- Task statement
Arrange everything in the listing from the line containing "order: Psittaciformes" down to the line containing "common name: Galah", both included, as a two-column CSV with the headers field and value. Give one row per line, and put each in a quoted field with any line breaks turned into spaces.

- Data entries
## begin

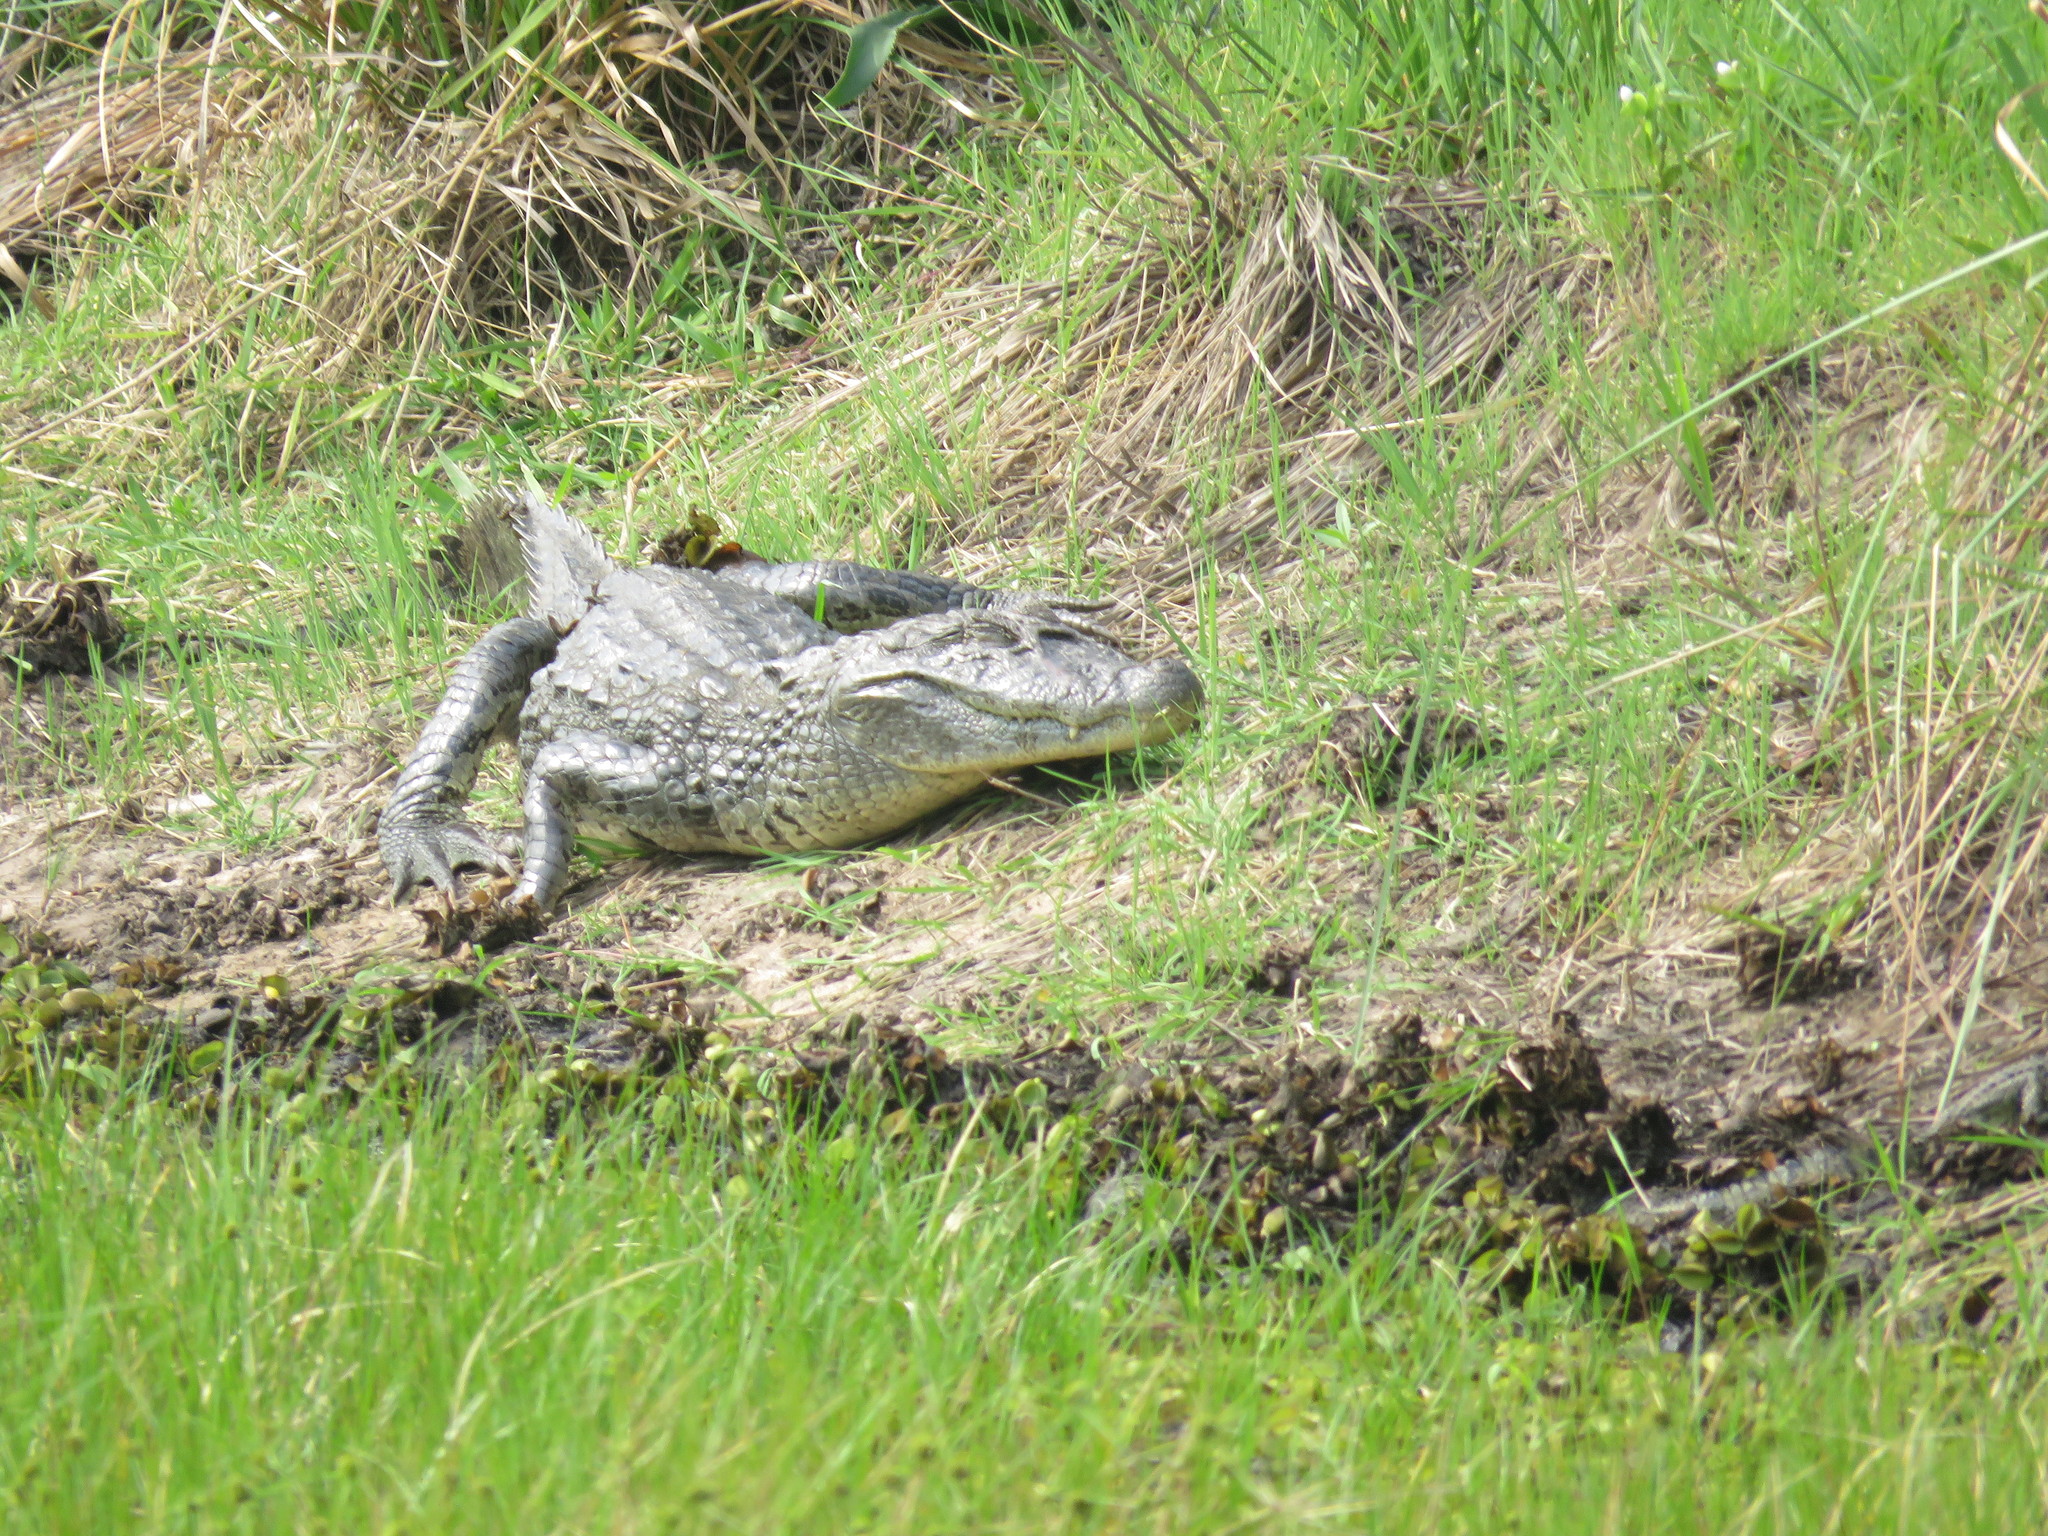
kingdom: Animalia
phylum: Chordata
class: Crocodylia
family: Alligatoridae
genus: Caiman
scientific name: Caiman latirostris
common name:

## end
## begin

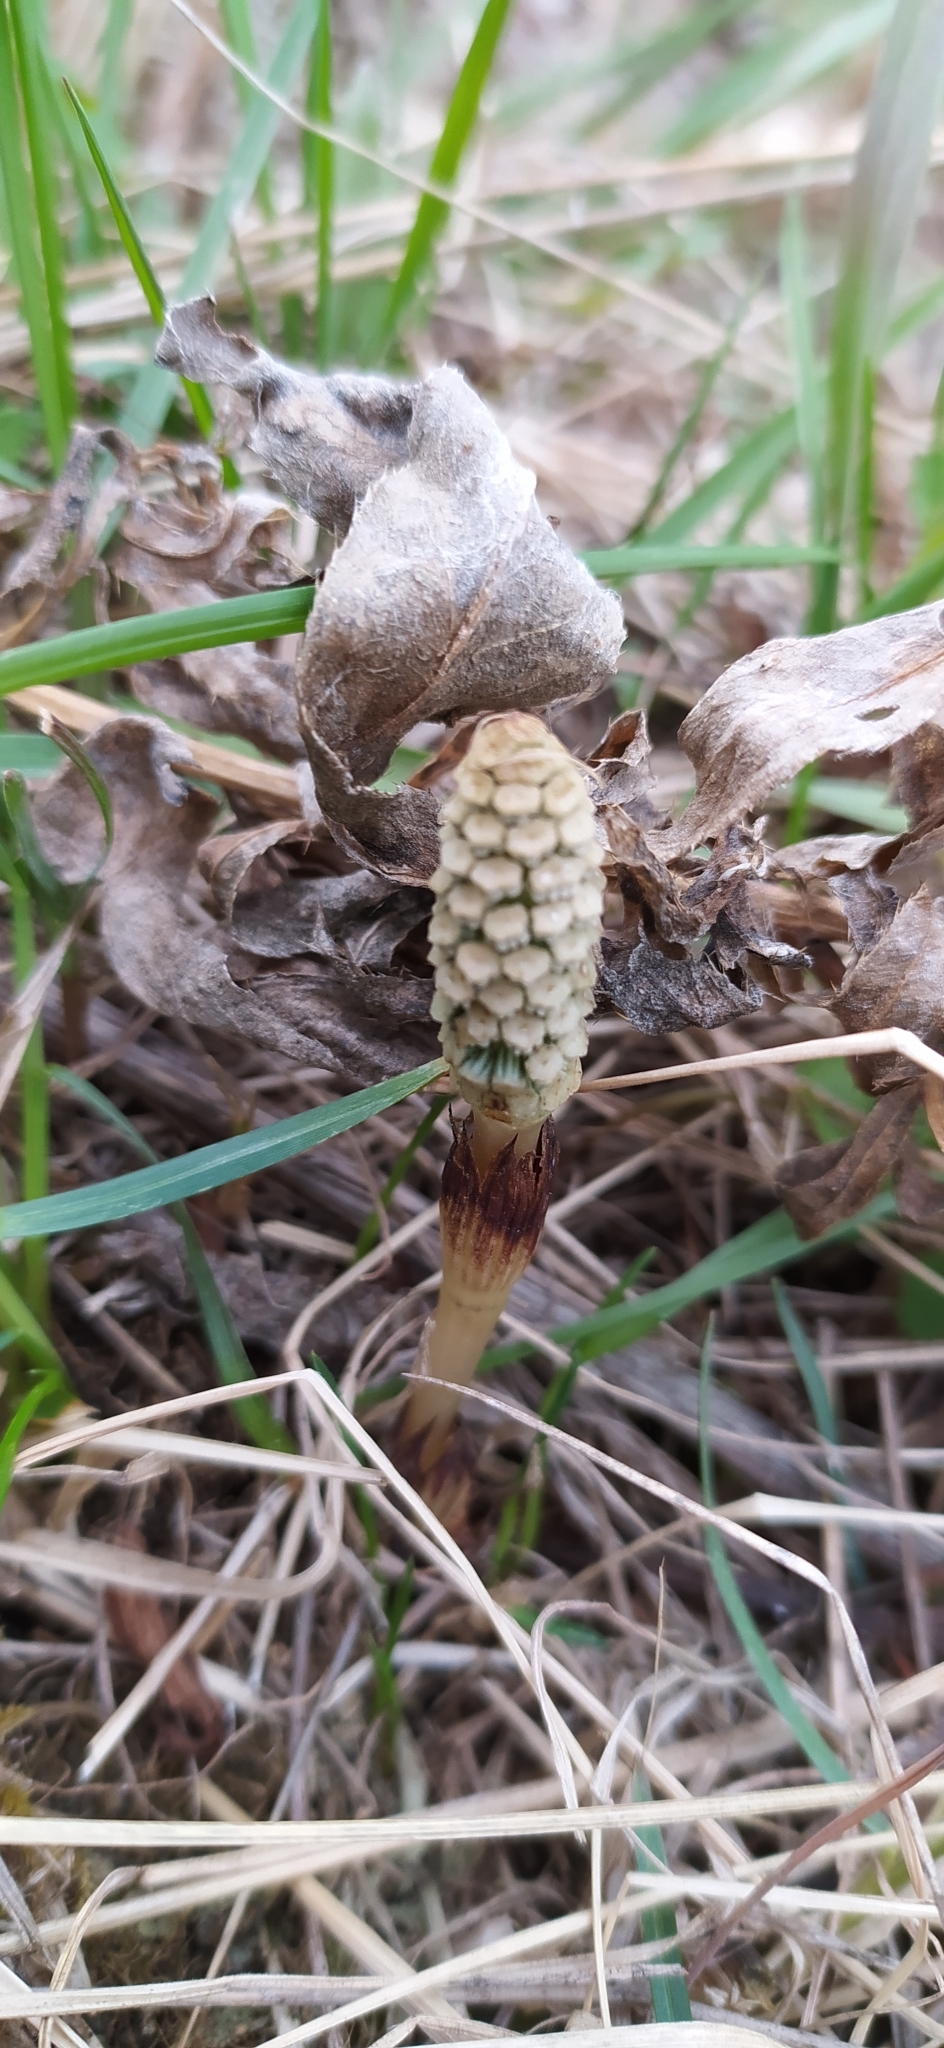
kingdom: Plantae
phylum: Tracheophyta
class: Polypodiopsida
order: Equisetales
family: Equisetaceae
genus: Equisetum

## end
## begin

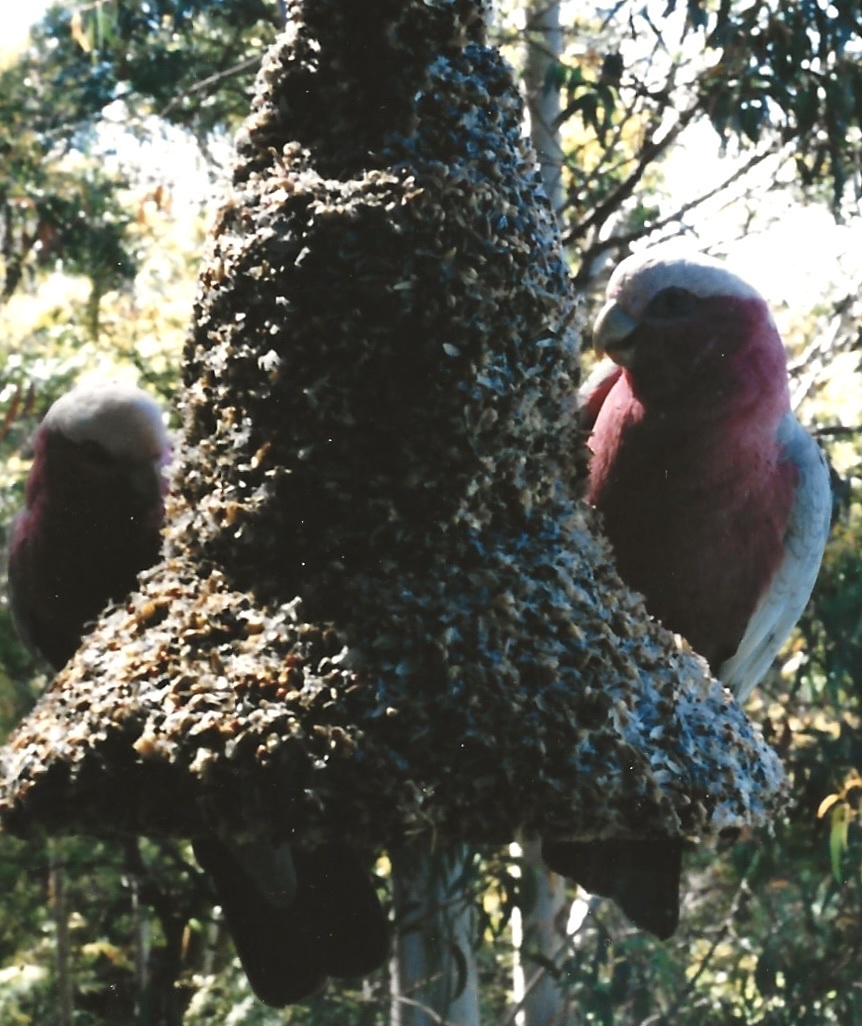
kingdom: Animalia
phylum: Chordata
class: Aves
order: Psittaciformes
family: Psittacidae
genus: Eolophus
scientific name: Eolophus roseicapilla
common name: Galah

## end

- Task answer
field,value
"order:","Psittaciformes"
"family:","Psittacidae"
"genus:","Eolophus"
"scientific name:","Eolophus roseicapilla"
"common name:","Galah"